- Born: 1993 (age 32–33) North West London
- Origin: Nigerian, English
- Genres: Afro-Fusion; Alternative R&B; Neo-soul; Alté; Afro-soul;
- Occupations: Singer; Songwriter;
- Years active: 2015–present

= Tomi Agape =

Tomi Agape (born 1993) is a Nigerian Afro-fusion, neo-soul, and alternative R&B singer, and songwriter. She is part of the Nigerian Alté scene.

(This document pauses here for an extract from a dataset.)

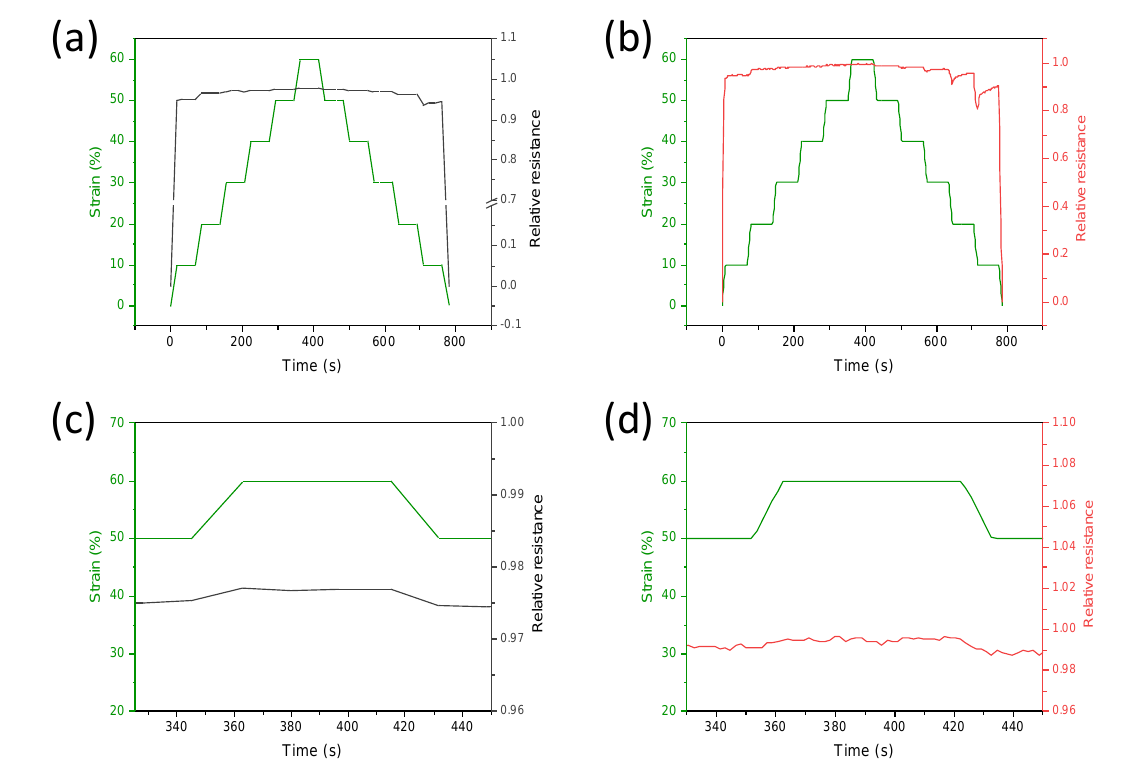
Figure 7. Time-resolved current variation at different strains measured on PDMS/CNTs long (gray curve), ( a ) and PDMS/CNTs short (red curve). ( b ) Sponges subjected to loading/unloading steps from 0 to 60%. In ( c , d ), the enlargement at 60% strain is reported.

Her breakthrough single "In The Night", features Nonso Amadi. In 2020, she released an extended play Never Gunna Be the Same, which included the tracks "London", "Better", and "Lovers Rock". She also contributed vocals on Cruel Santino's song "Rapid Fire".

==Early life==
Tomi Agape was born in 1996 in North West London. She credited her Dad for her early music experience. In a conversation with BellaNaija, Tomi said; I grew up in a household filled with music and would wake up to old school RnB/Jazz/Hip Hop on Saturday mornings. Her dad played a lot of Fela Kuti's songs. She studied Performing Arts in university and once I got that degree I knew it was time to face the music, she tells Bella.

==Career==
===Music===
Tomi launched her career in 2015 on SoundCloud and went on to release "Go There" featuring Eugy, and "La La La" featuring Ladipoe, both produced by Juls, who also introduced her to the public, with Bizzle Osikoya. In 2018, she released "In The Night", featuring Nonso Amadi, independently through The Plug. "In The Night" music video premiered on Soundcity TV and was released on 30 May 2018. In 2019, she featured on Cruel Santino's single "Rapid Fire". In the same year, she was on the line-up of Felabration London, and opened for Show Dem Camp's Palmwine Festival UK show. In 2021, she was on the line-up of Show Dem Camp's Palmwine Music Festival London show.

===Other brand===
In 2024, Tomi started her footwear company known as Guapé.

== Artistry ==
Clash Magazine writer Robin Murray, described her sound as filtering together R&B vocals, trap production, and elements of afrobeats. Robin also opined that Tomi Agape has constructed a sound that is entirely her own.